Finished reading The Moonflower Murders and immediately started reading Death on the Nile. I liked the first book, but I LOVE the second one. My stereotype of Agatha Christie is that she was one of the world’s most inventive storytellers, but her characters were cardboard (I’ve only read Murder on the Orient Express and The Murder of Roger Ackroyd). But that’s not this book at all. The murder doesn’t even happen until halfway through the book. The first half introduces the characters–an heiress and the fiance she stole from the woman who’s now stalking them–and puts them on a cruise ship down the Nile, then throws Hercule Poirot into the mix. The Belgian detective spends much of his time trying to talk people down and sympathize with them and get them to not act so crazy.
Then a murder happens of course. Not sure how it ends so don’t spoil it!

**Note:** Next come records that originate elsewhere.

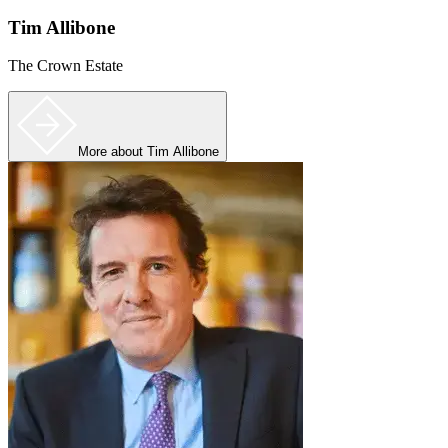
Tim Allibone
The Crown Estate
More
about Tim Allibone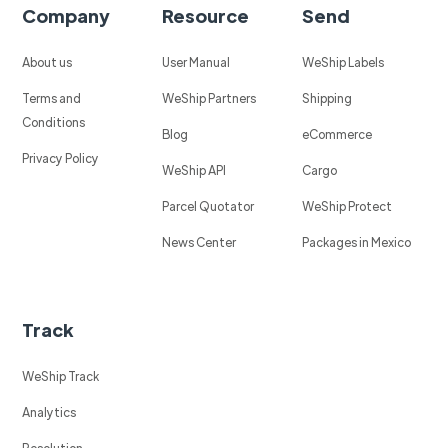
Company
Resource
Send
About us
User Manual
WeShip Labels
Terms and
WeShip Partners
Shipping
Conditions
Blog
eCommerce
Privacy Policy
WeShip API
Cargo
Parcel Quotator
WeShip Protect
News Center
Packages in Mexico
Track
WeShip Track
Analytics
Resolution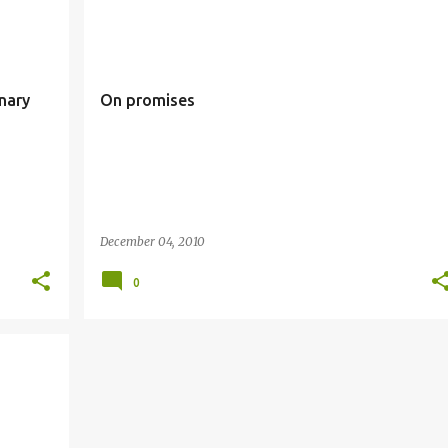
ARY
ADVENT
PROMISES
nary
On promises
December 04, 2010
0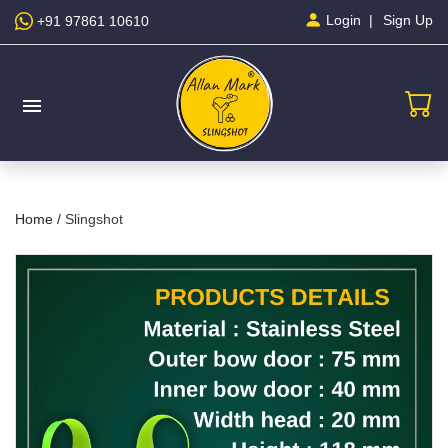
Sign Up
Login
+91 97861 10610
menu
Home /
Slingshot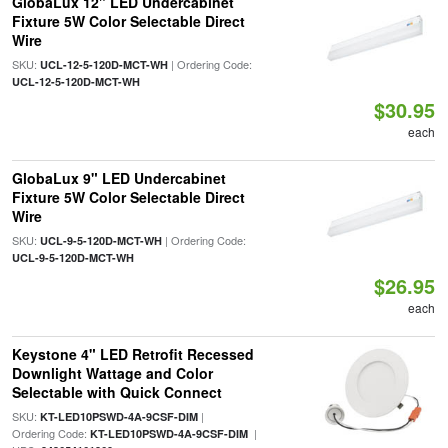
GlobaLux 12" LED Undercabinet
Fixture 5W Color Selectable Direct
Wire
SKU:
| Ordering Code:
UCL-12-5-120D-MCT-WH
UCL-12-5-120D-MCT-WH
$30.95
each
GlobaLux 9" LED Undercabinet
Fixture 5W Color Selectable Direct
Wire
SKU:
| Ordering Code:
UCL-9-5-120D-MCT-WH
UCL-9-5-120D-MCT-WH
$26.95
each
Keystone 4" LED Retrofit Recessed
Downlight Wattage and Color
Selectable with Quick Connect
SKU:
|
KT-LED10PSWD-4A-9CSF-DIM
Ordering Code:
|
KT-LED10PSWD-4A-9CSF-DIM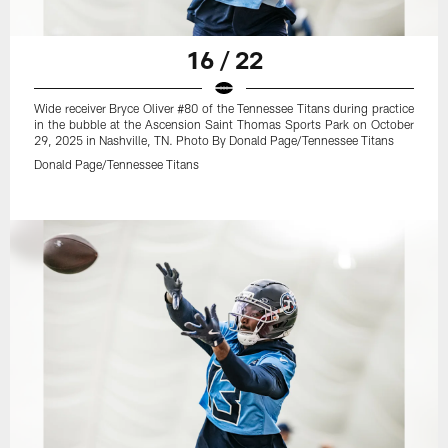
16 / 22
Wide receiver Bryce Oliver #80 of the Tennessee Titans during practice
in the bubble at the Ascension Saint Thomas Sports Park on October
29, 2025 in Nashville, TN. Photo By Donald Page/Tennessee Titans
Donald Page/Tennessee Titans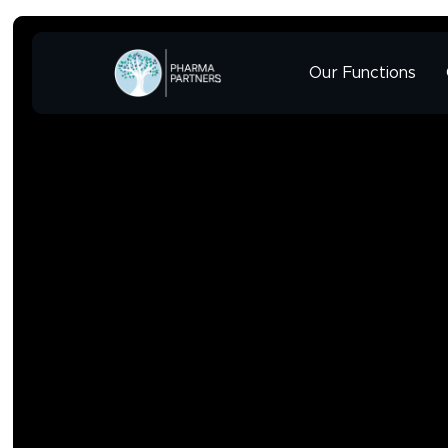
Our Functions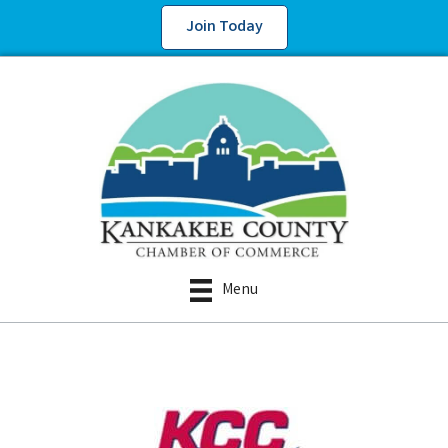
Join Today
Menu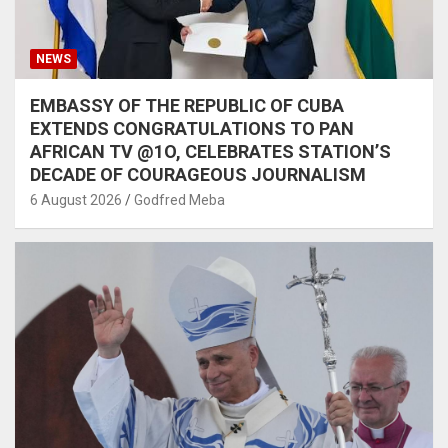
NEWS
EMBASSY OF THE REPUBLIC OF CUBA
EXTENDS CONGRATULATIONS TO PAN
AFRICAN TV @1O, CELEBRATES STATION’S
DECADE OF COURAGEOUS JOURNALISM
6 August 2026
Godfred Meba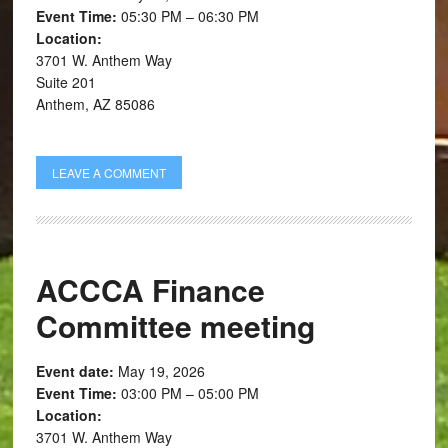
Event Time:
05:30 PM – 06:30 PM
Location:
3701 W. Anthem Way
Suite 201
Anthem, AZ 85086
LEAVE A COMMENT
ACCCA Finance
Committee meeting
Event date:
May 19, 2026
Event Time:
03:00 PM – 05:00 PM
Location:
3701 W. Anthem Way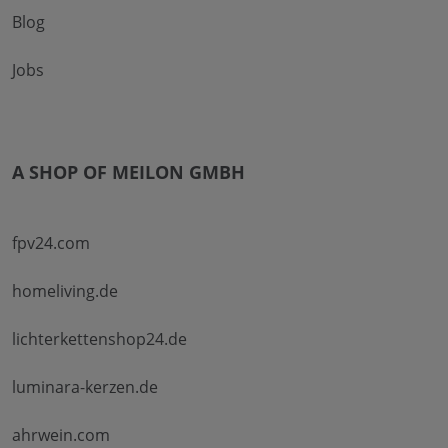
Blog
Jobs
A SHOP OF MEILON GMBH
fpv24.com
homeliving.de
lichterkettenshop24.de
luminara-kerzen.de
ahrwein.com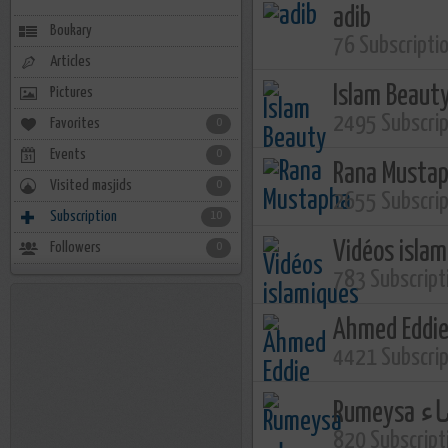
adib
Boukary
76 Subscripti
Articles
Islam Beaut
Pictures
2495 Subscri
Favorites
0
Events
0
Rana Musta
Visited masjids
0
2655 Subscri
Subscription
10
Vidéos isla
Followers
0
783 Subscript
Ahmed Eddi
4421 Subscri
Rume
820 Subscript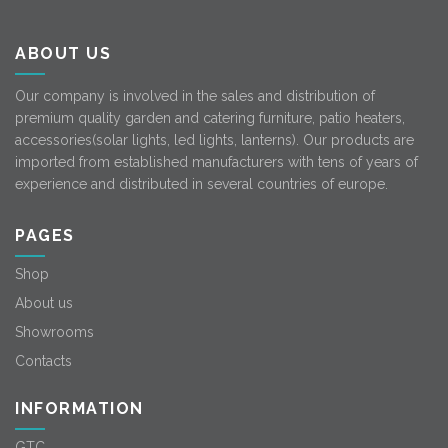
ABOUT US
Our company is involved in the sales and distribution of
premium quality garden and catering furniture, patio heaters,
accessories(solar lights, led lights, lanterns). Our products are
imported from established manufacturers with tens of years of
experience and distributed in several countries of europe.
PAGES
Shop
About us
Showrooms
Contacts
INFORMATION
GTC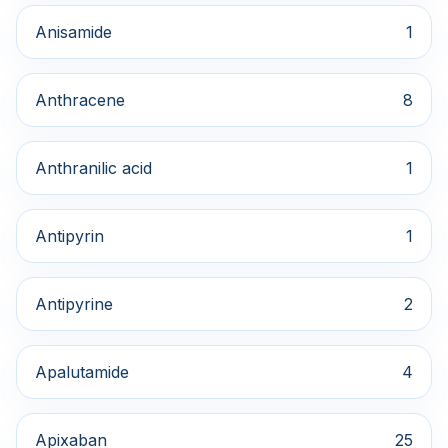
Anisamide
1
Anthracene
8
Anthranilic acid
1
Antipyrin
1
Antipyrine
2
Apalutamide
4
Apixaban
25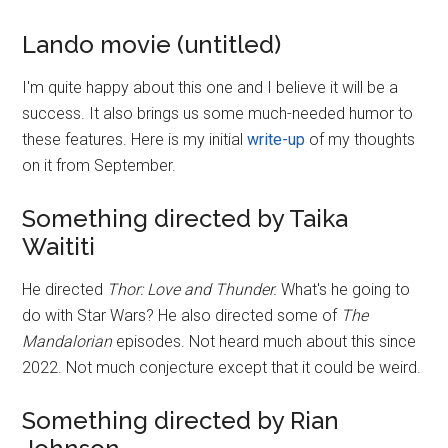
Lando movie (untitled)
I'm quite happy about this one and I believe it will be a
success. It also brings us some much-needed humor to
these features. Here is my initial
write-up
of my thoughts
on it from September.
Something directed by Taika
Waititi
He directed
Thor: Love and Thunder.
What's he going to
do with Star Wars? He also directed some of
The
Mandalorian
episodes. Not heard much about this since
2022. Not much conjecture except that it could be weird.
Something directed by Rian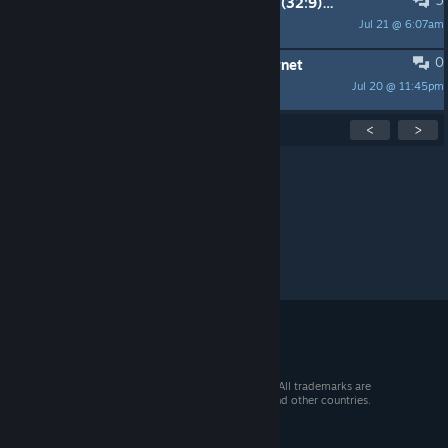
Does SteamOS support 5120x1440 (32:9) resolution?
Jul 21 @ 6:07am
Horus
0
SteamOS 3.8 Won't Recognize Ethernet
Jul 20 @ 11:45pm
Sir_0v3rk1ll
Showing
1
-
15
of
299
active topics
<
>
Per page:
15
30
50
© 2026 Valve Corporation. All rights reserved. All trademarks are
property of their respective owners in the US and other countries.
VAT included in all prices where applicable.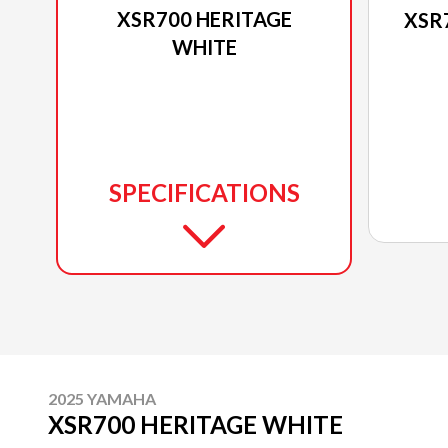
XSR700 HERITAGE
XSR
WHITE
SPECIFICATIONS
2025 YAMAHA
XSR700 HERITAGE WHITE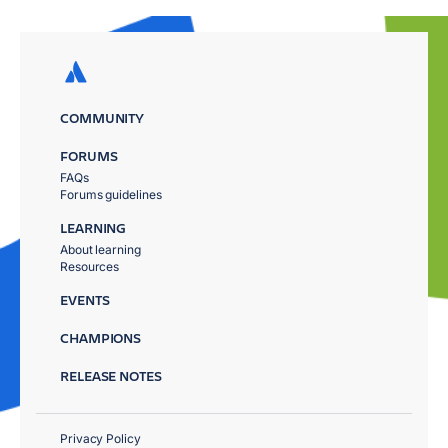
COMMUNITY
FORUMS
FAQs
Forums guidelines
LEARNING
About learning
Resources
EVENTS
CHAMPIONS
RELEASE NOTES
Privacy Policy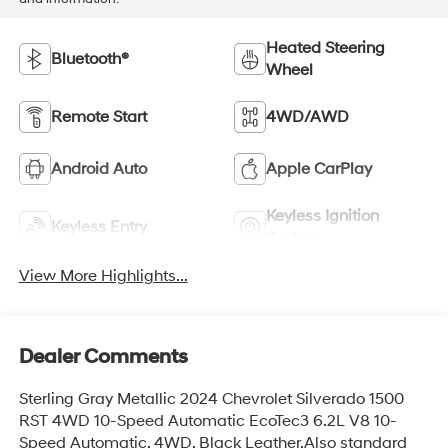
Heated Steering
Bluetooth®
Wheel
Remote Start
4WD/AWD
Android Auto
Apple CarPlay
Keyless Ignition
Keyless Entry
System
View More Highlights...
Dealer Comments
Sterling Gray Metallic 2024 Chevrolet Silverado 1500
RST 4WD 10-Speed Automatic EcoTec3 6.2L V8 10-
Speed Automatic, 4WD, Black Leather.Also standard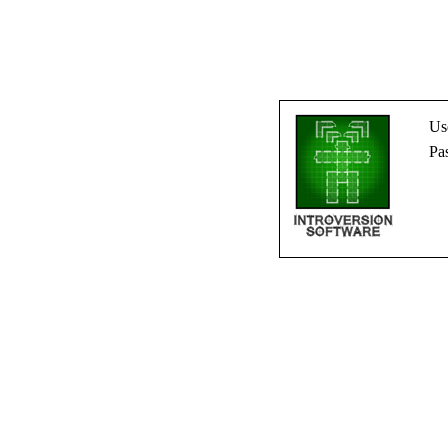
Us
Pa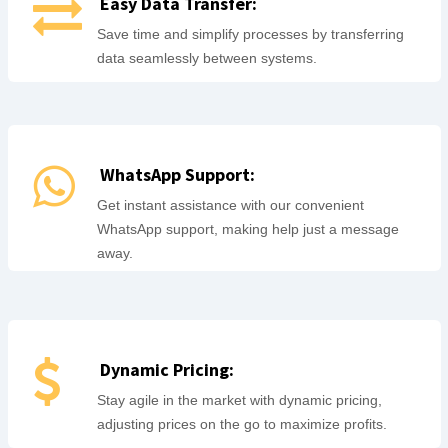
Easy Data Transfer:
Save time and simplify processes by transferring
data seamlessly between systems.
WhatsApp Support:
Get instant assistance with our convenient
WhatsApp support, making help just a message
away.
Dynamic Pricing:
Stay agile in the market with dynamic pricing,
adjusting prices on the go to maximize profits.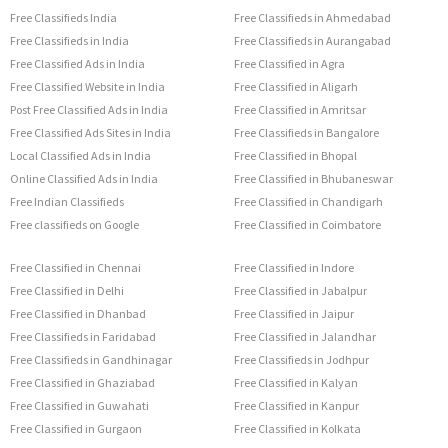
Free Classifieds India
Free Classifieds in Ahmedabad
Free Classifieds in India
Free Classifieds in Aurangabad
Free Classified Ads in India
Free Classified in Agra
Free Classified Website in India
Free Classified in Aligarh
Post Free Classified Ads in India
Free Classified in Amritsar
Free Classified Ads Sites in India
Free Classifieds in Bangalore
Local Classified Ads in India
Free Classified in Bhopal
Online Classified Ads in India
Free Classified in Bhubaneswar
Free Indian Classifieds
Free Classified in Chandigarh
Free classifieds on Google
Free Classified in Coimbatore
Free Classified in Chennai
Free Classified in Indore
Free Classified in Delhi
Free Classified in Jabalpur
Free Classified in Dhanbad
Free Classified in Jaipur
Free Classifieds in Faridabad
Free Classified in Jalandhar
Free Classifieds in Gandhinagar
Free Classifieds in Jodhpur
Free Classified in Ghaziabad
Free Classified in Kalyan
Free Classified in Guwahati
Free Classified in Kanpur
Free Classified in Gurgaon
Free Classified in Kolkata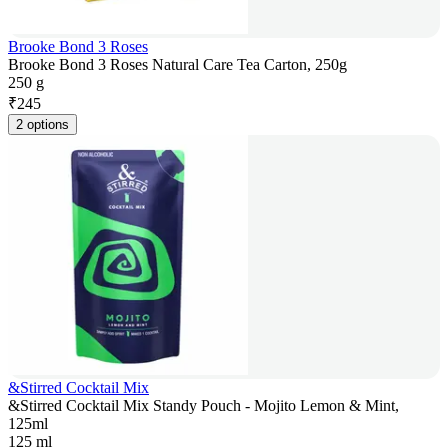
Brooke Bond 3 Roses
Brooke Bond 3 Roses Natural Care Tea Carton, 250g
250 g
₹
245
2 options
&Stirred Cocktail Mix
&Stirred Cocktail Mix Standy Pouch - Mojito Lemon & Mint,
125ml
125 ml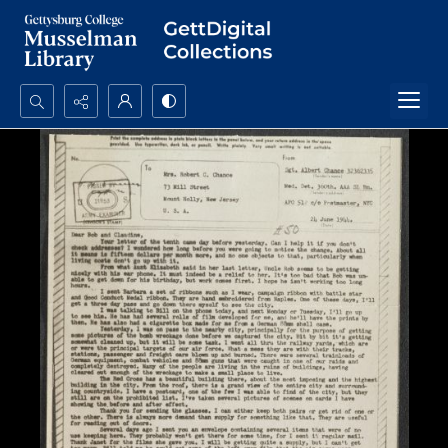
Search...
Advanced search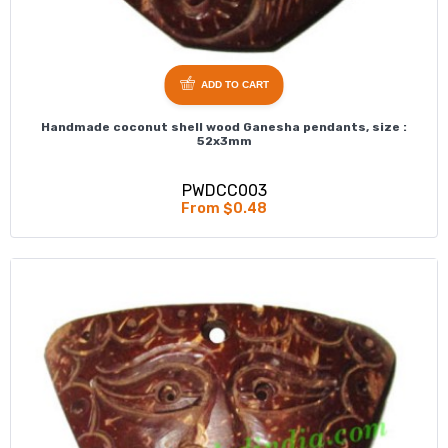
ADD TO CART
Handmade coconut shell wood Ganesha pendants, size :
52x3mm
PWDCC003
From $0.48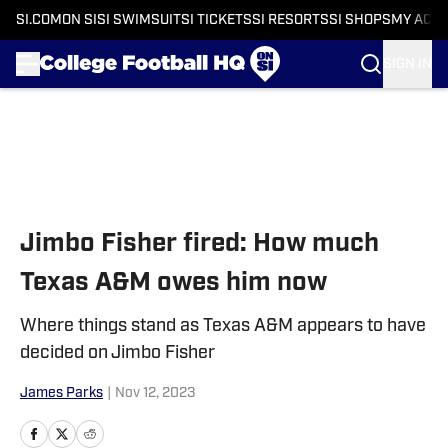
SI.COM
ON SI
SI SWIMSUIT
SI TICKETS
SI RESORTS
SI SHOPS
MY ACC
SIGN IN
Skip to main content
Jimbo Fisher fired: How much
Texas A&M owes him now
Where things stand as Texas A&M appears to have
decided on Jimbo Fisher
James Parks
|
Nov 12, 2023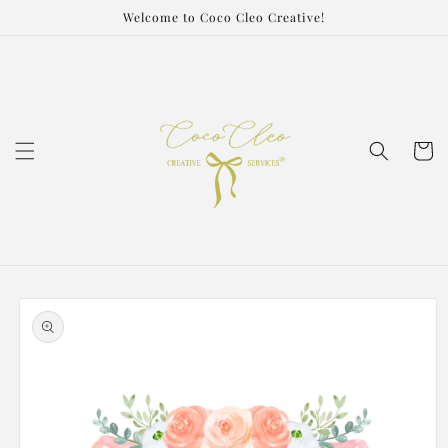
Skip to
Welcome to Coco Cleo Creative!
content
Cart
Skip to
product
information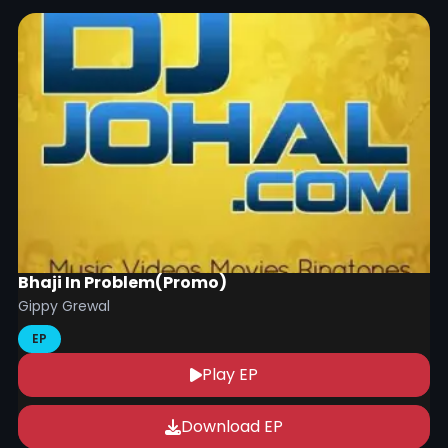
Bhaji In Problem(Promo)
Gippy Grewal
EP
Play EP
Download EP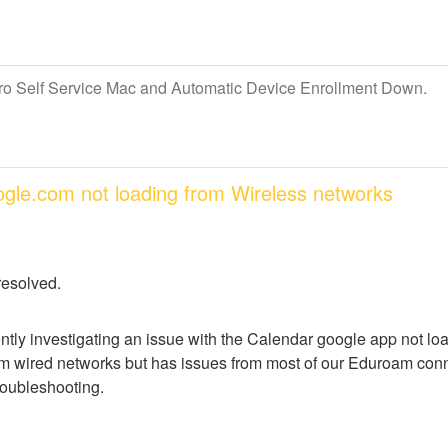
Pro Self Service Mac and Automatic Device Enrollment Down.
oogle.com not loading from Wireless networks
resolved.
ntly investigating an issue with the Calendar google app not lo
m wired networks but has issues from most of our Eduroam conne
troubleshooting.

However I realized something while reading the last book, which is that most detective stories come down to motive. Once you can figure out which of the characters has a secret motive for killing which of the other characters, the story is solved. And usually the only reason you didn’t get there right away is that the murderer seemed to have no ostensible motive for the killing.
To me, this makes total sense. All the other whodunit stuff is just words on a page. Like who cares about who was where, or about parsing tiny clues. But motive comes down to the very essence of story: what were the lives of these people like before the detective came on the scene? How were they entangled? What’s going on in their secret heart?
Now that I know this, I kinda want to write a detective story!